Personal information
- Nationality: British
- Born: 23 April 1997 (age 29) Birmingham, England
- Height: 1.66 m (5 ft 5 in)

Sport
- Sport: Swimming
- Strokes: Freestyle
- Club: Loughborough University

= Alice Dearing =

British swimmer (born 1997)

Alice Georgina Nana Dearing (born 23 April 1997) is a British swimmer, specialising in open water events. In June 2021, Dearing qualified to represent Great Britain in the 2020 Olympics. Dearing co-founded the Black Swimming Association in 2020. The charity was founded to encourage swimming among BME communities in Britain, and has the support of Swim England.

== Biography ==
Alice Georgina Nana Dearing was born on 23 April 1997. Dearing grew up in a suburb of Birmingham and started swimming at the age of about eight or nine. She studied at the Royal Wolverhampton School and was accepted to Loughborough University to study Social Media and Political Communication, and is coached there by Andi Manley. She has Ghanaian and English heritage and is the third black swimmer to represent Great Britain competitively, following Paul Marshall at the 1980 Summer Olympics and Achieng Ajulu-Bushell who represented the team in 2010. She was the first black female swimmer to represent Britain at an Olympic competition in 2021, when she competed in the 10km marathon swim.

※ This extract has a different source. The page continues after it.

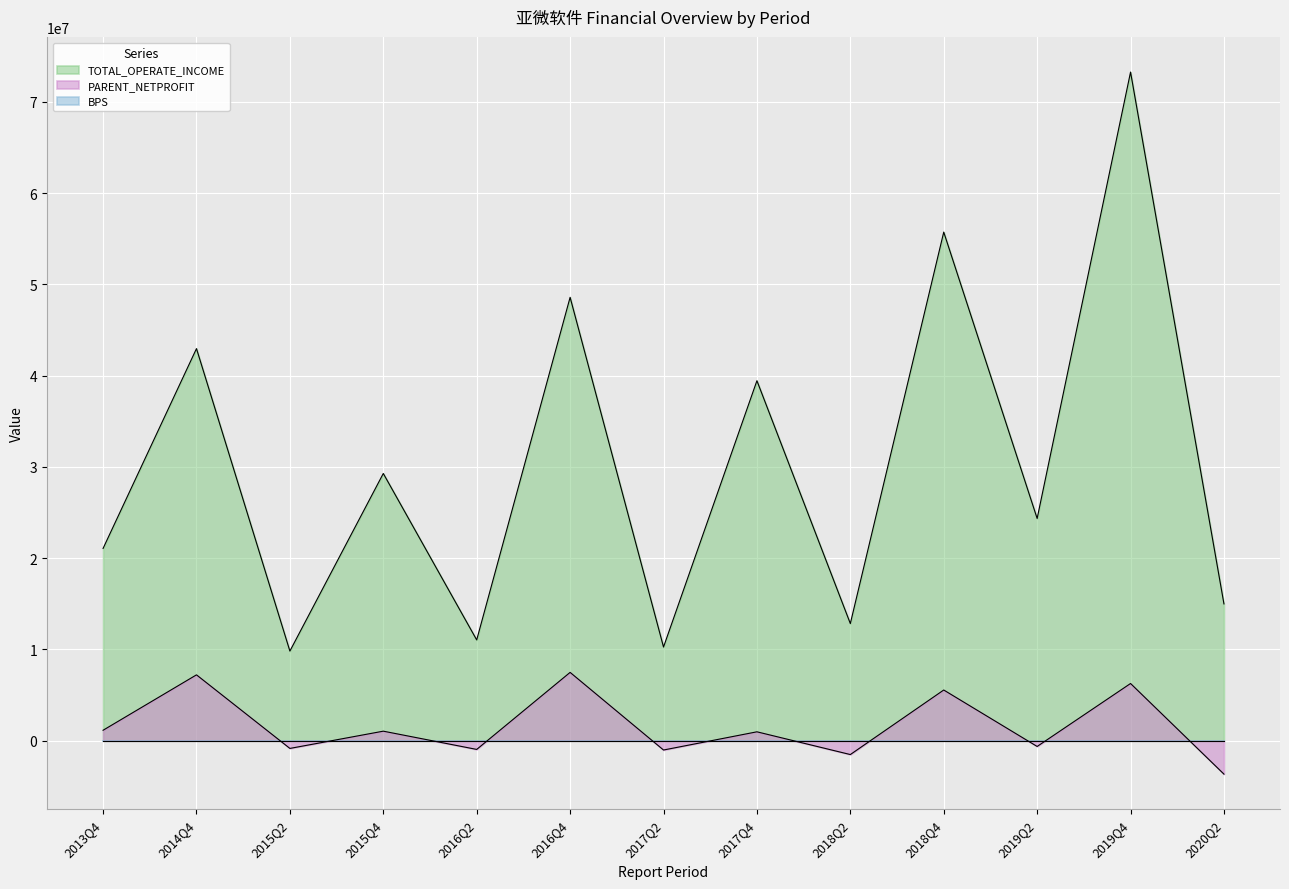

Which category has the highest value in the TOTAL_OPERATE_INCOME series?

2019Q4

== Swimming career and achievements ==
Dearing finished fourth in the 7.5 km event at the 2014 World Junior Open Water championships, and took the European Junior bronze in 2015. In 2016 she became 10 km World Junior Open Water champion, overtaking Nikoletta Kiss in the final 50 metres with a sprint finish to finish 0.5 seconds ahead in 2:04:24.1. This was the first British gold medal win at a World Junior Open Water Championship.

She made her senior international competitive debut at the 2015 World Aquatics Championships. In the women's 10 km event at the 2019 World Aquatics Championships Dearing finished 17th and missed out on qualifying for the 2020 Summer Olympics. Dearing achieved the best result of her senior career to date at the FINA Marathon Swim World Series event in Doha in February 2020, finishing tenth in 1:56.47.5, less than seven seconds slower than gold medallist Leonie Beck.

In 2016, Dearing was one of the 33 people selected for British Swimming’s Podium Potential programme, which was targeted at swimmers that were believed to have the potential to win a medal at the 2020 Olympic Games. In 2018 she was selected with 37 others as part of the British Swimming World Class Performance Programme, which offered members training and competition opportunities and a better level of assistance from British Swimming performance staff.

Dearing competed in the women's 10 km marathon swim at the Tokyo 2020 Olympics finishing in 19th place, having qualified for the event by finishing fourth in the FINA Marathon Swim Qualifier 2021 in Setubal, Portugal.

Having failed to qualify for the 2024 Summer Olympics, Dearing retired from competitive swimming in April 2024.

in 2022, she was named as a Sunday Times Changemaker of the Year, and received a Sports Journalists' Association award. The following year, she was included on the BBC Radio 4 Woman's Hour Power List. She is an Ambassador for the British Elite Athletes Association, and a member of the Advisory Board for British Esports.